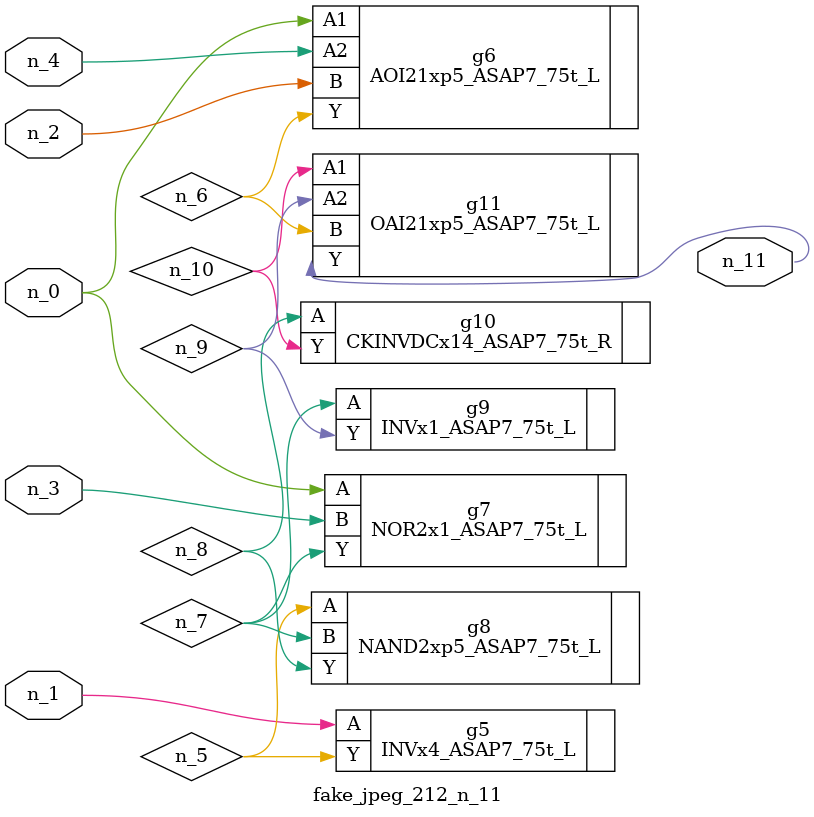
<source format=v>
module fake_jpeg_212_n_11 (n_3, n_2, n_1, n_0, n_4, n_11);

input n_3;
input n_2;
input n_1;
input n_0;
input n_4;

output n_11;

wire n_10;
wire n_8;
wire n_9;
wire n_6;
wire n_5;
wire n_7;

INVx4_ASAP7_75t_L g5 ( 
.A(n_1),
.Y(n_5)
);

AOI21xp5_ASAP7_75t_L g6 ( 
.A1(n_0),
.A2(n_4),
.B(n_2),
.Y(n_6)
);

NOR2x1_ASAP7_75t_L g7 ( 
.A(n_0),
.B(n_3),
.Y(n_7)
);

NAND2xp5_ASAP7_75t_L g8 ( 
.A(n_5),
.B(n_7),
.Y(n_8)
);

CKINVDCx14_ASAP7_75t_R g10 ( 
.A(n_8),
.Y(n_10)
);

INVx1_ASAP7_75t_L g9 ( 
.A(n_7),
.Y(n_9)
);

OAI21xp5_ASAP7_75t_L g11 ( 
.A1(n_10),
.A2(n_9),
.B(n_6),
.Y(n_11)
);


endmodule
</source>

» Required action:
Print each line above exactly as it appears, excluding all images.

» Task result:
<source format=v>
module fake_jpeg_212_n_11 (n_3, n_2, n_1, n_0, n_4, n_11);

input n_3;
input n_2;
input n_1;
input n_0;
input n_4;

output n_11;

wire n_10;
wire n_8;
wire n_9;
wire n_6;
wire n_5;
wire n_7;

INVx4_ASAP7_75t_L g5 ( 
.A(n_1),
.Y(n_5)
);

AOI21xp5_ASAP7_75t_L g6 ( 
.A1(n_0),
.A2(n_4),
.B(n_2),
.Y(n_6)
);

NOR2x1_ASAP7_75t_L g7 ( 
.A(n_0),
.B(n_3),
.Y(n_7)
);

NAND2xp5_ASAP7_75t_L g8 ( 
.A(n_5),
.B(n_7),
.Y(n_8)
);

CKINVDCx14_ASAP7_75t_R g10 ( 
.A(n_8),
.Y(n_10)
);

INVx1_ASAP7_75t_L g9 ( 
.A(n_7),
.Y(n_9)
);

OAI21xp5_ASAP7_75t_L g11 ( 
.A1(n_10),
.A2(n_9),
.B(n_6),
.Y(n_11)
);


endmodule
</source>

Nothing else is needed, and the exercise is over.